I well remember them,
and my soul is downcast within me.
Yet this I call to mind
and therefore I have hope:Because of the Lord’s great love we are not consumed,
for his compassions never fail.
They are new every morning;
great is your faithfulness.Lamentations 3:20-23
It’s Sunday. A “lazy” one at best. Our living room is a mess and our son’s toys are scattered all over the floor. The first Sunday of football is so far a success and our pot of chili rests on the stove as it calmly waits for us to approach it for seconds… and thirds, and who knows? fourths!
But this day isn’t any other day.
For me, it was another day being a sophomore in high school. It was the start of the school year in a new private school. I didn’t speak English very well, but that didn’t stop me from excelling in school. This language barrier, however, did stop me from making friends.
I was sitting in English class when the second plane collided with the South Tower. I had only seen the Twin Towers in all of the Friends episodes, but I wasn’t familiar with their significance. The classroom was silent. We just couldn’t believe the images before our eyes… was this a scene of a movie? If they had told me we were watching a movie, I would have naively believed them.
My day at school was cut short as the administrators decided it would be best for us to go home. I sat in my mother’s kitchen as she prepared lunch. Her kitchen was our safe haven which overlooked the white-sanded beaches and mysterious blue oceans of Miami Beach. The images were still playing on the small TV in the kitchen. They were the same ones from earlier, but I intently watched hoping there was a change in the narrative.
Ironically, this was the most we had learned in one day.
Today we are reminded that power is an illusion when the two most dominant towers collapsed.
We learned about hatred in the world. We learned how much we need each other to stay united and not divided. We learned to tell our loved ones how much they mean to us because of life’s frailty. We learned real heroes exist and they sacrificed their lives for the well-being of others. We learned human desperation can lead us to do the unimaginable.
It could have been us jumping off the towers as the only solution to avoid a fiery inferno. It could have been us calling our families to say goodbye. It could have been us running through the cloud of dust and the flooding of office supplies.
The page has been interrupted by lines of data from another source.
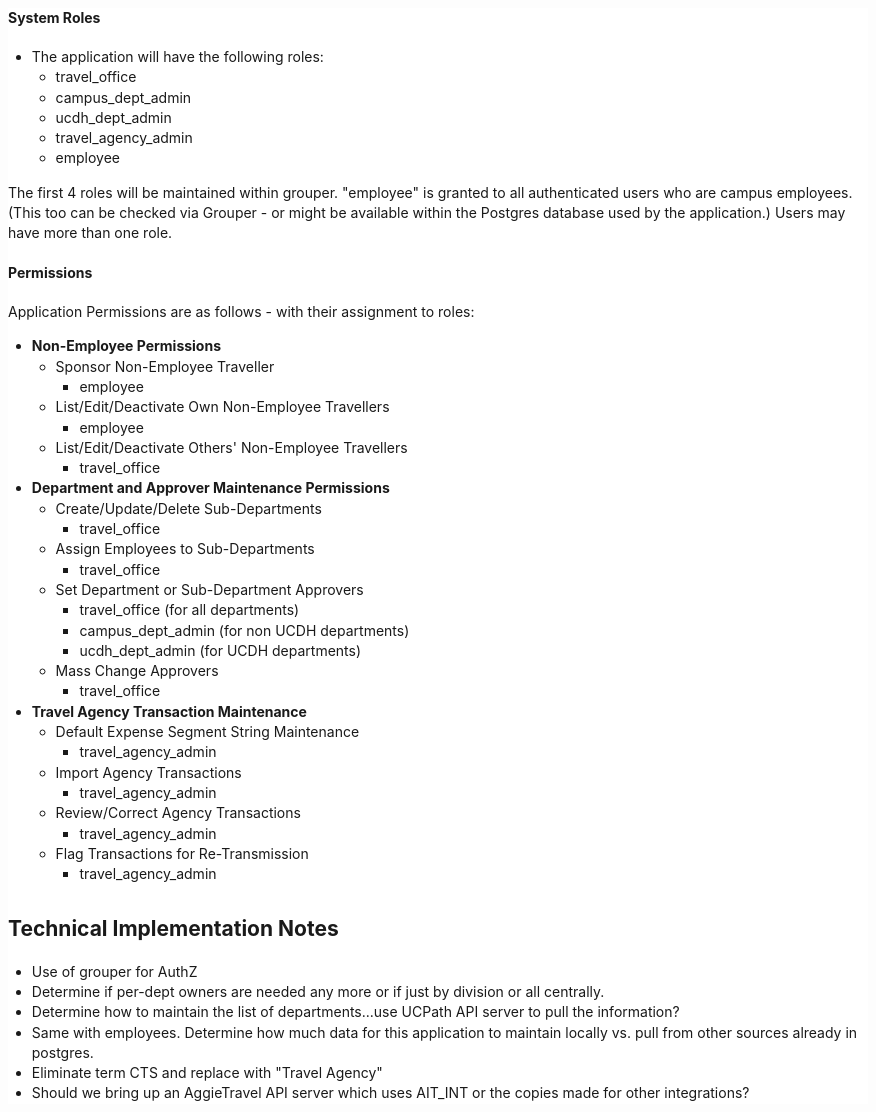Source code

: #### System Roles

* The application will have the following roles:
  * travel_office
  * campus_dept_admin
  * ucdh_dept_admin
  * travel_agency_admin
  * employee

The first 4 roles will be maintained within grouper.  "employee" is granted to all authenticated users who are campus employees.  (This too can be checked via Grouper - or might be available within the Postgres database used by the application.)  Users may have more than one role.

#### Permissions

Application Permissions are as follows - with their assignment to roles:

* **Non-Employee Permissions**
  * Sponsor Non-Employee Traveller
    * employee
  * List/Edit/Deactivate Own Non-Employee Travellers
    * employee
  * List/Edit/Deactivate Others' Non-Employee Travellers
    * travel_office
* **Department and Approver Maintenance Permissions**
  * Create/Update/Delete Sub-Departments
    * travel_office
  * Assign Employees to Sub-Departments
    * travel_office
  * Set Department or Sub-Department Approvers
    * travel_office (for all departments)
    * campus_dept_admin (for non UCDH departments)
    * ucdh_dept_admin (for UCDH departments)
  * Mass Change Approvers
    * travel_office
* **Travel Agency Transaction Maintenance**
  * Default Expense Segment String Maintenance
    * travel_agency_admin
  * Import Agency Transactions
    * travel_agency_admin
  * Review/Correct Agency Transactions
    * travel_agency_admin
  * Flag Transactions for Re-Transmission
    * travel_agency_admin


## Technical Implementation Notes

* Use of grouper for AuthZ
* Determine if per-dept owners are needed any more or if just by division or all centrally.
* Determine how to maintain the list of departments...use UCPath API server to pull the information?
* Same with employees.  Determine how much data for this application to maintain locally vs. pull from other sources already in postgres.
* Eliminate term CTS and replace with "Travel Agency"
* Should we bring up an AggieTravel API server which uses AIT_INT or the copies made for other integrations?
It could have been us collapsing with the towers. It could have been us in the planes with no chance of survival.
The weight this date brings to us every time doesn’t leave us feeling any lighter as the distance between the years which have elapsed widens. There now exists a whole new generation who never had to experience this day. But tragedy isn’t new to them. Tragedies now happen often.
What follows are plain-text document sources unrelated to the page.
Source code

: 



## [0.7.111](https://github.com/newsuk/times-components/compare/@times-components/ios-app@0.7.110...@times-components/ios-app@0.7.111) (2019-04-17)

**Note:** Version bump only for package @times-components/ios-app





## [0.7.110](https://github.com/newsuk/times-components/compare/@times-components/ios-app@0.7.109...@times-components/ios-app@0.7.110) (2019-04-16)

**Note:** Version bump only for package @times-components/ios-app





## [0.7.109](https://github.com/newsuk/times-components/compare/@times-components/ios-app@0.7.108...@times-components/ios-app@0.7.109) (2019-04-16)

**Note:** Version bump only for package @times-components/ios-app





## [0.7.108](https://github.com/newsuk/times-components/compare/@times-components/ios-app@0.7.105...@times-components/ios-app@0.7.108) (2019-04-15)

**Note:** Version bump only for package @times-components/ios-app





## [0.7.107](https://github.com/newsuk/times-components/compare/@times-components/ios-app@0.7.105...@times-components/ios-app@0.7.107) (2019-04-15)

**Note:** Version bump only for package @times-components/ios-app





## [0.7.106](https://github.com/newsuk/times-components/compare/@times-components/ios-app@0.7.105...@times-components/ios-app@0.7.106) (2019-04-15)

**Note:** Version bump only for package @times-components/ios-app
Although we are constantly told how time heals our wounds, there will always remain our conjectures of what truly happened. Ever since that day in 2001, I am enthralled by the thousands of stories that have surfaced. I remain heartbroken because many lost their fathers, mothers, sons, daughters, wives, husbands, aunts, uncles, cousins, siblings, and friends.
Nevertheless, I rejoice for those who have survived miraculously. They are the reason we can never lose hope.
To all the victims, their families, and the heroes, you will ALWAYS be remembered.
To forgive is freeing, but to forget is impossible.
I had the privilege to visit New York two years after these tragic events and their resilience was beyond inspiring. Ten years after my first visit, my husband and I went for our summer vacation and we were able to stay right in front of the WTC memorial while it was still being built.
We had one of the best culinary experiences of our lives during this trip. Our desire to document our journey gave birth to this blog.